Foi logo aos primeiros alvores da «temporada orçamental» que gostei de saber que o Governo – pela boca do Ministro das Finanças - anunciava o objectivo de um saldo positivo de 0,12% mas, passada a primeira impressão, logo me perguntei até que ponto estava a ir com a minha candura. Estava a ser wishful thinking, a sonhar acordado.
Esquecia-me de que a esquerda – génese do Governo e de quem o apoia – pensa mais na distribuição da riqueza do que na sua produção, donde resulta que o equilíbrio das contas públicas se deve fazer sobretudo à custa da receita e nunca pela via da redução da despesa.
Estava-me a esquecer de que a suborçamentação da despesa é uma manobra incompatível com a verdade do azeite e, na conjuntura política, incompatível com o apoio parlamentar de que o Governo carece para ver o «seu» Orçamento passar.

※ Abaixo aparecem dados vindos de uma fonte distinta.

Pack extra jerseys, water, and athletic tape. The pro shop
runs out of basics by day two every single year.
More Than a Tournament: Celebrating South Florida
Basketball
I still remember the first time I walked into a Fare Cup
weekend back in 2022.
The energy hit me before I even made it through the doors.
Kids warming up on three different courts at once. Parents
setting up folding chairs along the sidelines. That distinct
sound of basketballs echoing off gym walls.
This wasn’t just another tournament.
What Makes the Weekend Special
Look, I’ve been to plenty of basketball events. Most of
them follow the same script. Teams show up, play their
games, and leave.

Estava-me a esquecer de que os membros do Governo usam a boca para apregoarem políticas de esquerda mas que, confrontados com as realidades, lhes fogem as cabeças para a direita, ou seja, para a austeridade que dizem ser maligna mas que sabem ser imprescindível.
Estava-me a esquecer de que o Governo não tem base política para introduzir as correcções estruturais – que nega mas que sabe necessárias - no SNS nem acabar com a persistente sovietização da educação.
Por tudo isto e por mais alguns pontos em cujo esquecimento eu esteja a persistir, não vejo que o tal superávite de 0,12% se consiga alcançar do modo que eu gostaria, pela redução da despesa e pela redução da carga fiscal. A menos que os Partidos da não esquerda se decidissem por um posicionamento que, negociando a reversão das políticas que estão na calha, fosse efectiva alternativa ao cenário que se perspectiva.
Mas não. Estou mesmo a ser wishful thinking porque ao Ministro das Finanças não resta alternativa, terá que continuar à martelada no naipe da percussão desta orquestra desafinada entre políticas de esquerda e práticas de direita a que eufemisticamente o Dr. Costa chama «travões» e nós, os outros, chamamos cativações ou marteladas.